Change freeze discipline.

Enforces change-window rules when budget is exhausted. Integrates with your work-management system to block non-emergency switching when burn rate exceeds threshold.

FREEZE · active · 6d
reason: budget -15% · cat-3
exceptions: emergency only

M 06ceb-drill

Contingency drills.

Scheduled N-1 and N-1-1 drill runner. Executes controlled contingencies on a digital twin, measures actual response time, feeds results back into the budget.

drill · 2025-09-14
scenario: loss of sub-47
MTTR: 18min · target 30

§ 05

What we hear, and what we answer.

The five questions that come up in every exploratory call with a reliability or operations executive.

Q 01 · ADOPTION

"Our crews have run this grid for 40 years. What does software vocabulary add?"

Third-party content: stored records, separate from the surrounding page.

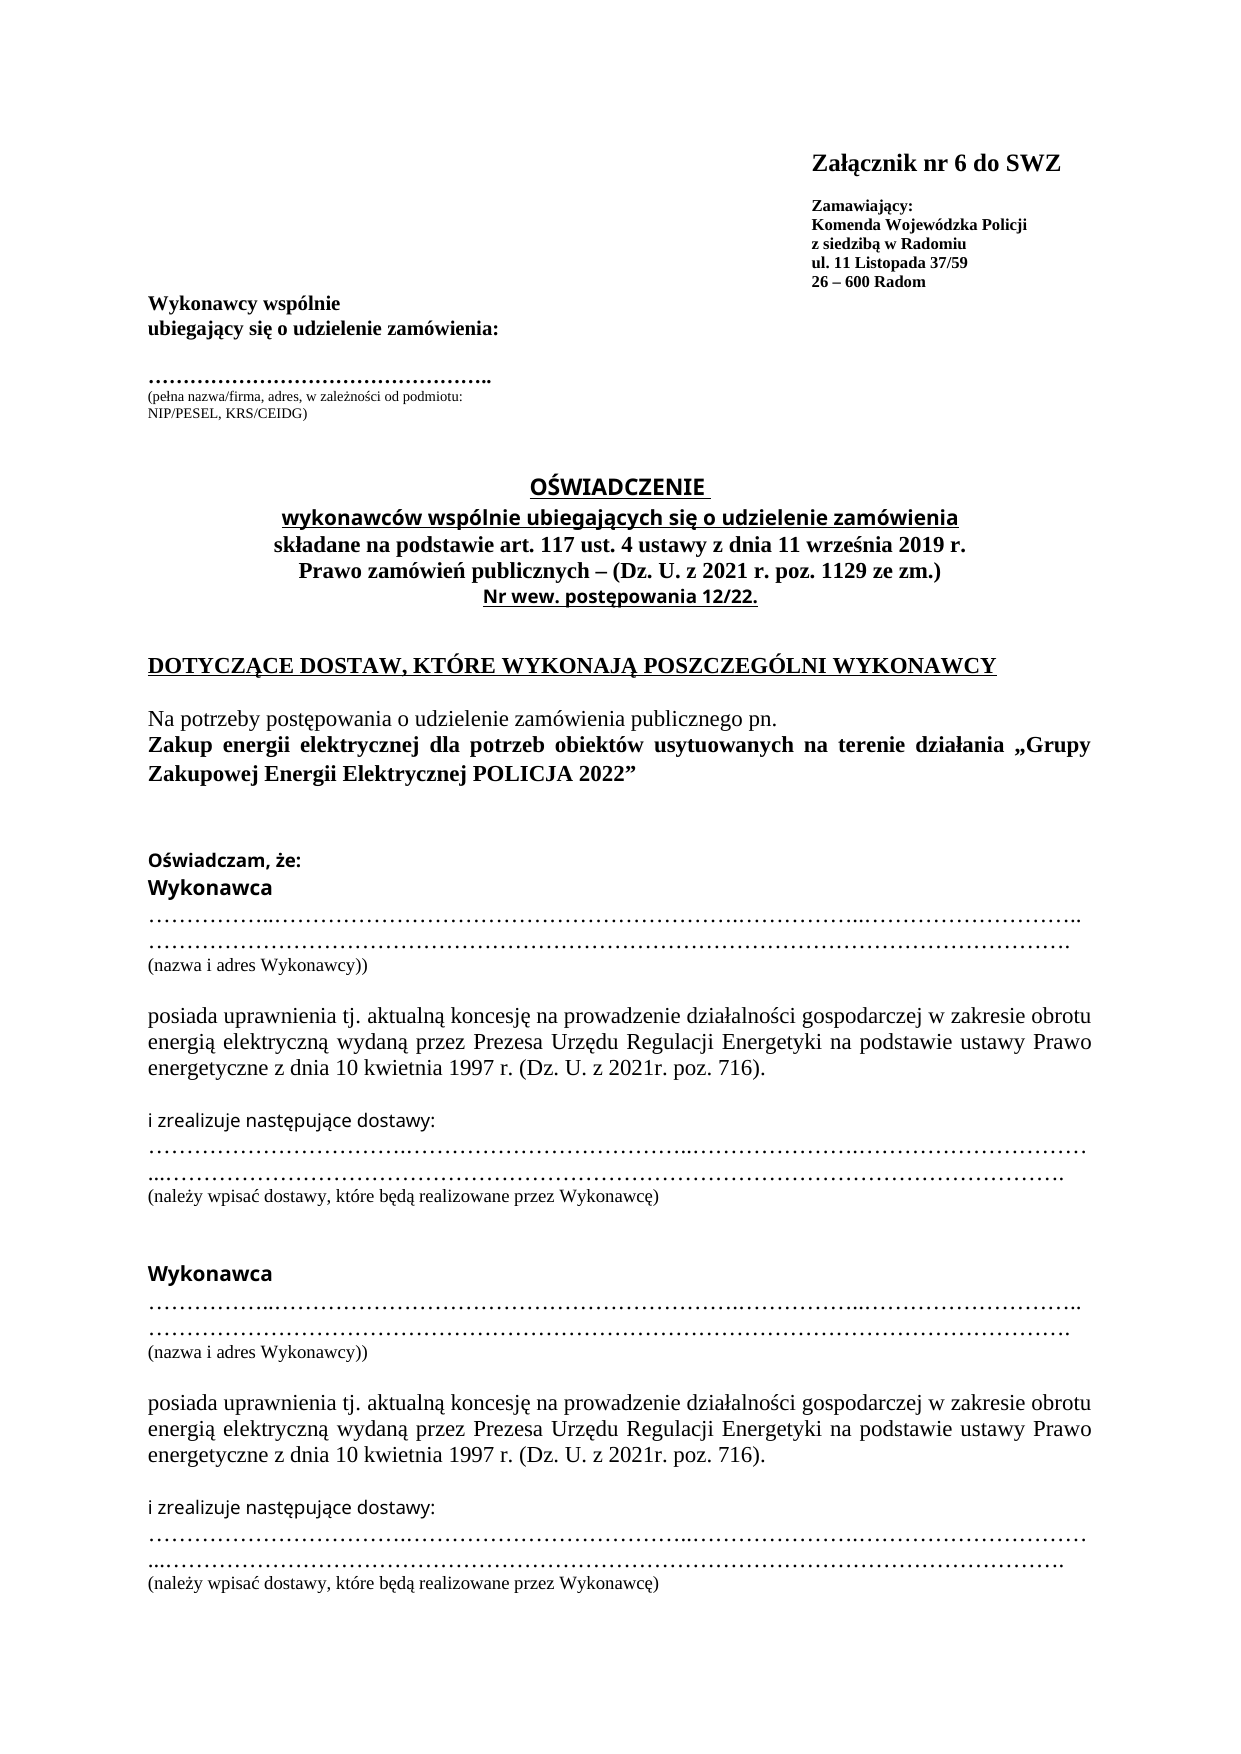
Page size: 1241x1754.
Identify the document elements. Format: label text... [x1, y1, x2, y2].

list posiada uprawnienia tj. aktualną koncesję na prowadzenie działalności gospodarczej w zakresie obrotu energią elektryczną wydaną przez Prezesa Urzędu Regulacji Energetyki na podstawie ustawy Prawo energetyczne z dnia 10 kwietnia 1997 r. (Dz. U. z 2021r. poz. 716). [148, 1002, 1093, 1081]
text Na potrzeby postępowania o udzielenie zamówienia publicznego pn. [148, 705, 1093, 731]
text …………………………….………………………………..………………….………………………… [148, 1519, 1093, 1546]
text ………………………………………….. [148, 363, 1093, 388]
text Wykonawca [148, 1259, 1093, 1288]
text …………………………………………………………………………………………………………. [148, 1314, 1093, 1341]
text Zamawiający: Komenda Wojewódzka Policji z siedzibą w Radomiu ul. 11 Listopada 37/59 26 – 600 Radom [811, 196, 1093, 291]
text (pełna nazwa/firma, adres, w zależności od podmiotu: [148, 388, 1093, 404]
text Wykonawca [148, 873, 1093, 901]
text …………………………….………………………………..………………….………………………… [148, 1133, 1093, 1159]
text OŚWIADCZENIE wykonawców wspólnie ubiegających się o udzielenie zamówienia [148, 471, 1093, 531]
text ...………………………………………………………………………………………………………. [148, 1546, 1093, 1572]
text Oświadczam, że: [148, 847, 1093, 873]
text ubiegający się o udzielenie zamówienia: [148, 315, 1093, 339]
text Załącznik nr 6 do SWZ [811, 148, 1093, 176]
text (nazwa i adres Wykonawcy)) [148, 954, 1093, 975]
text Prawo zamówień publicznych – (Dz. U. z 2021 r. poz. 1129 ze zm.) [148, 557, 1093, 584]
text ...………………………………………………………………………………………………………. [148, 1159, 1093, 1185]
text (nazwa i adres Wykonawcy)) [148, 1341, 1093, 1362]
text …………………………………………………………………………………………………………. [148, 927, 1093, 954]
text składane na podstawie art. 117 ust. 4 ustawy z dnia 11 września 2019 r. [148, 531, 1093, 557]
text (należy wpisać dostawy, które będą realizowane przez Wykonawcę) [148, 1572, 1093, 1594]
text NIP/PESEL, KRS/CEIDG) [148, 404, 1093, 421]
text DOTYCZĄCE DOSTAW, KTÓRE WYKONAJĄ POSZCZEGÓLNI WYKONAWCY [148, 652, 1093, 679]
text Wykonawcy wspólnie [148, 291, 1093, 315]
text i zrealizuje następujące dostawy: [148, 1107, 1093, 1133]
text (należy wpisać dostawy, które będą realizowane przez Wykonawcę) [148, 1185, 1093, 1207]
list posiada uprawnienia tj. aktualną koncesję na prowadzenie działalności gospodarczej w zakresie obrotu energią elektryczną wydaną przez Prezesa Urzędu Regulacji Energetyki na podstawie ustawy Prawo energetyczne z dnia 10 kwietnia 1997 r. (Dz. U. z 2021r. poz. 716). [148, 1389, 1093, 1468]
text i zrealizuje następujące dostawy: [148, 1494, 1093, 1519]
text Nr wew. postępowania 12/22. [148, 584, 1093, 609]
text ……………..…………………………………………………….……………..……………………….. [148, 1288, 1093, 1314]
text Zakup energii elektrycznej dla potrzeb obiektów usytuowanych na terenie działania „Grupy Zakupowej Energii Elektrycznej POLICJA 2022” [148, 731, 1093, 786]
text ……………..…………………………………………………….……………..……………………….. [148, 901, 1093, 927]
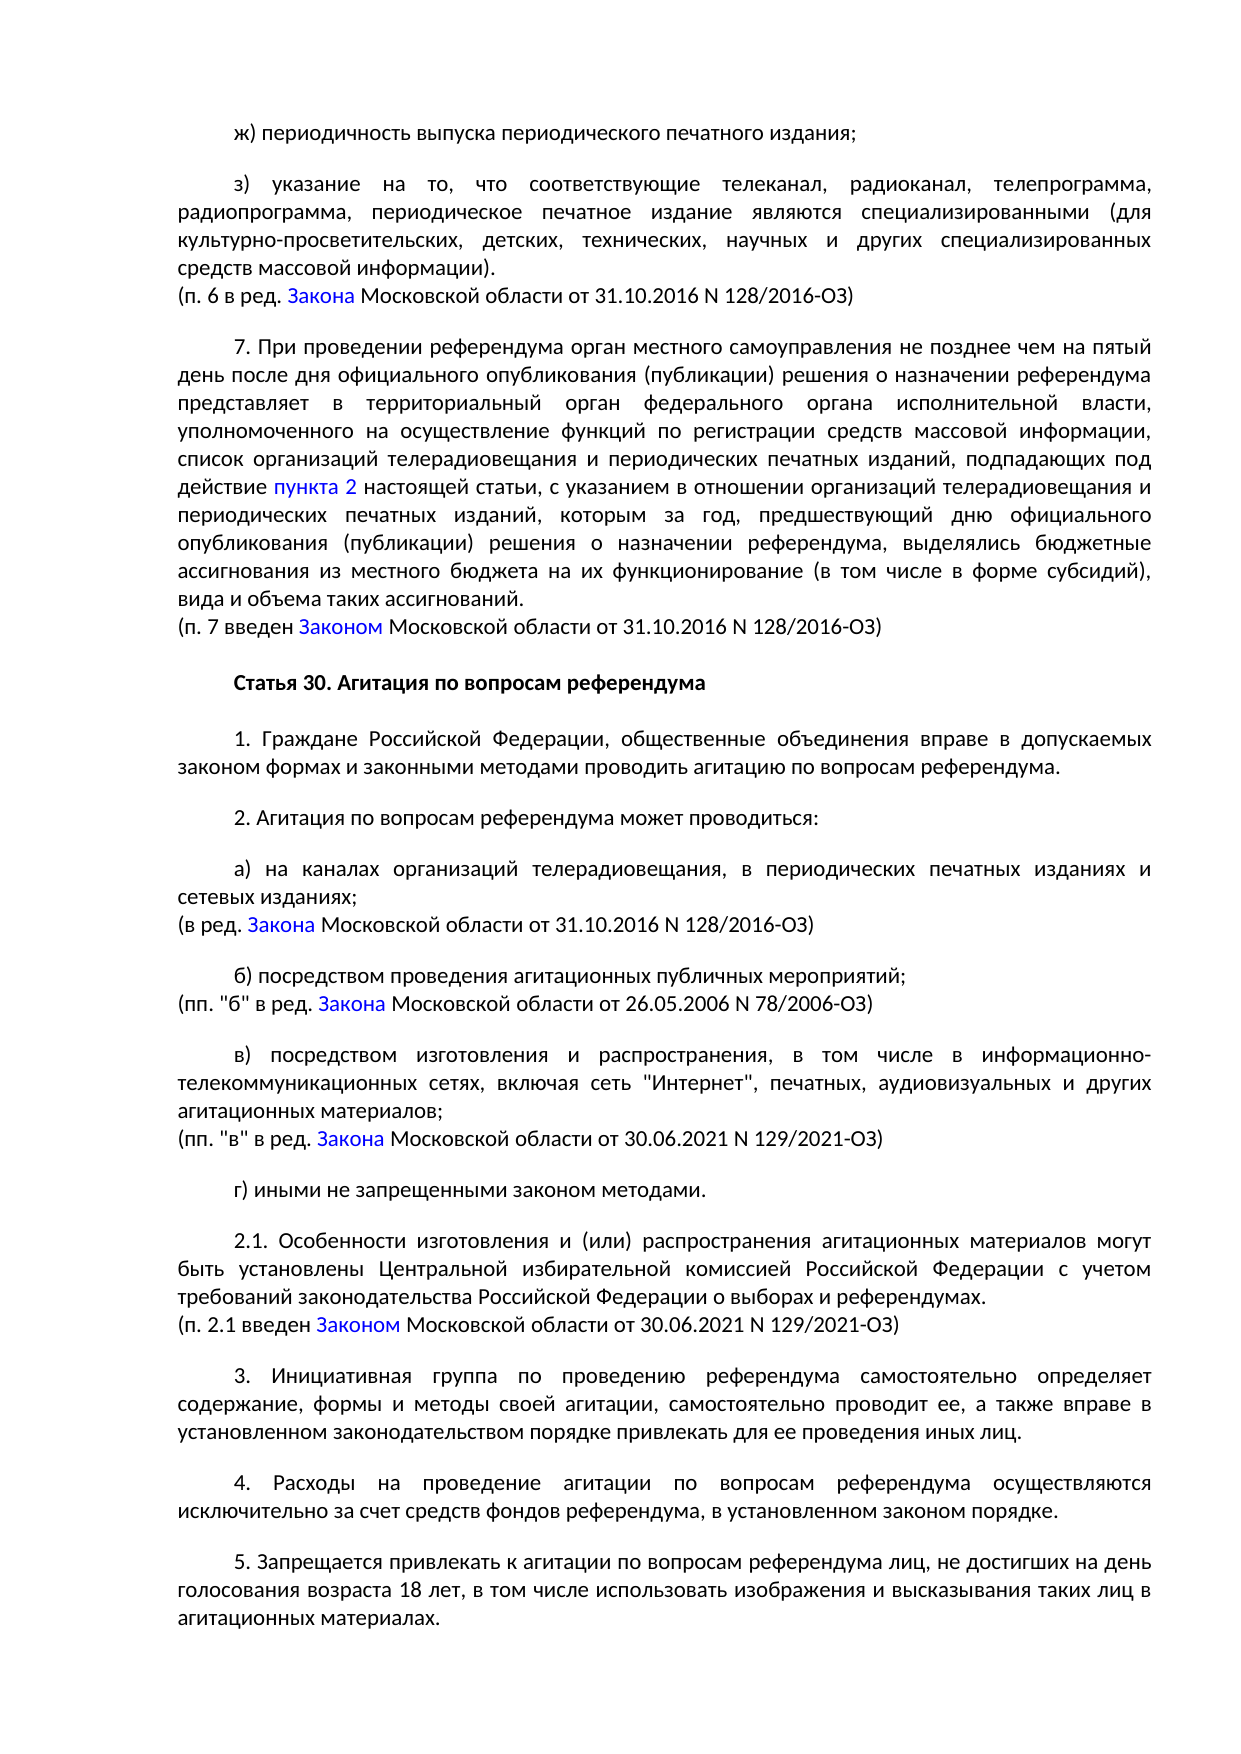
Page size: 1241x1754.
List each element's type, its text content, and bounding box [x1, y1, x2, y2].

Your crews already run something very close to SRE practice; they just don't have the accounting to prove it to rate-setters, investors, or themselves. CEB gives the operational reality a name, a dashboard, and a defensible record. The crew practice doesn't change; the ability to show that practice working does.

Q 02 · REGULATORY

"How does this sit with NERC / FERC / our state PUC?"

The output is a more granular, more documented version of what you already file. We've structured the postmortem module to produce the exact artifacts most PUCs request in rate cases, and the budget ledger maps one-to-one onto annual SAIDI/SAIFI reporting. Regulators like it more, not less.

Q 03 · INTEGRATION

"We have SCADA, OMS, WMS, GIS, historian, CIS. Which ones does this talk to?"

The modules read from OMS event streams, SCADA historians, and WMS change records. They write back nowhere operational; everything is advisory and auditable. The adapters are written against standard protocols and interfaces that the common utility stacks expose; the integration layer is in the repo.

Q 04 · BLAMELESSNESS

"Blameless postmortem sounds good on a slide. Our union contract is more complicated."

Fair point. Bargaining-unit contracts are the real constraint, not the methodology. The template separates individual actions from systemic factors explicitly, and is structured so reports leaving the bargaining unit don't surface individual names. The practical work is a bargaining letter, not a methodology change. We can help draft the language.

Q 05 · ECONOMICS

"Every dollar of reliability spend has to clear a prudency test. Does the math hold?"

The burn-rate approach is more economically rigorous than calendar-averaged reporting, not less. It produces continuous marginal cost-of-reliability estimates, the exact quantity a prudency review is trying to reconstruct after the fact. The output is the shape of analysis regulators increasingly expect to see in reliability investment filings.